◆ **REQUIRED ACTION**:
All of the data should be restated word for word, with the pictures omitted.
Top of SUPPLIED RECORDS
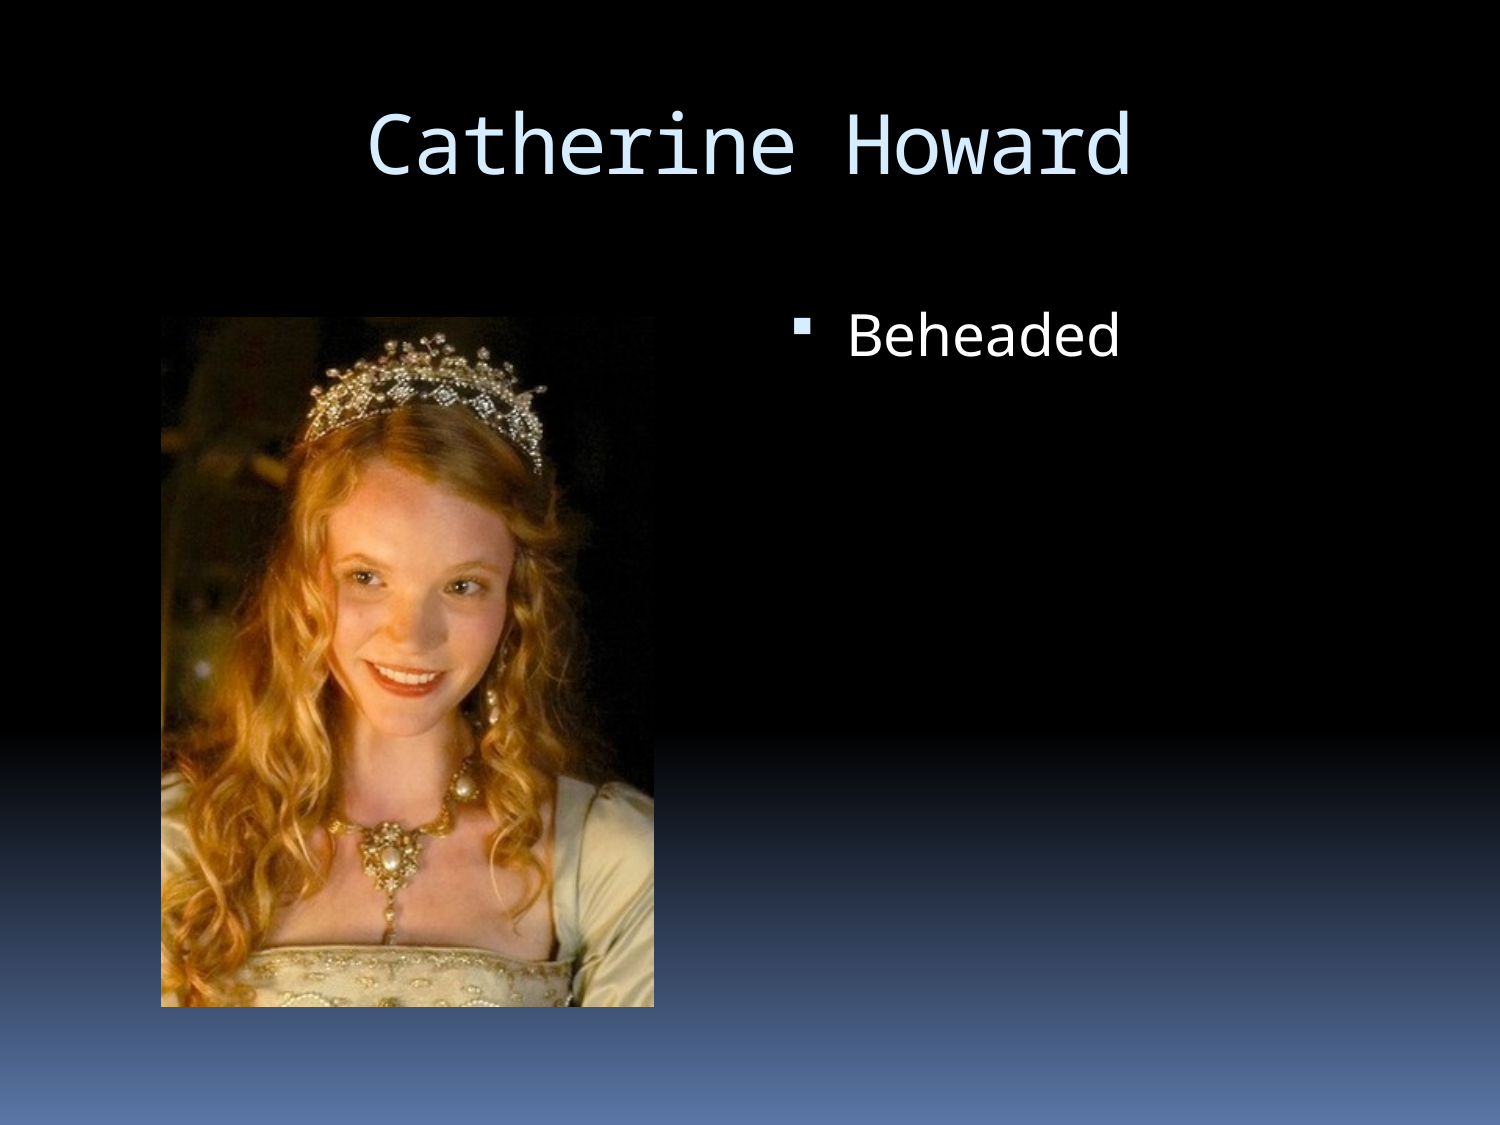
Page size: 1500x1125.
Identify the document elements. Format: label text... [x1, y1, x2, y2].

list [160, 316, 654, 1007]
list Beheaded [763, 290, 1427, 1033]
title Catherine Howard [75, 83, 1425, 234]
Bottom of SUPPLIED RECORDS
◆ **REPLY TO THE TASK**:
Page size: 1500x1125.
Identify the document elements. Format: label text... [x1, y1, x2, y2].

list [160, 316, 654, 1007]
list Beheaded [763, 290, 1427, 1033]
title Catherine Howard [75, 83, 1425, 234]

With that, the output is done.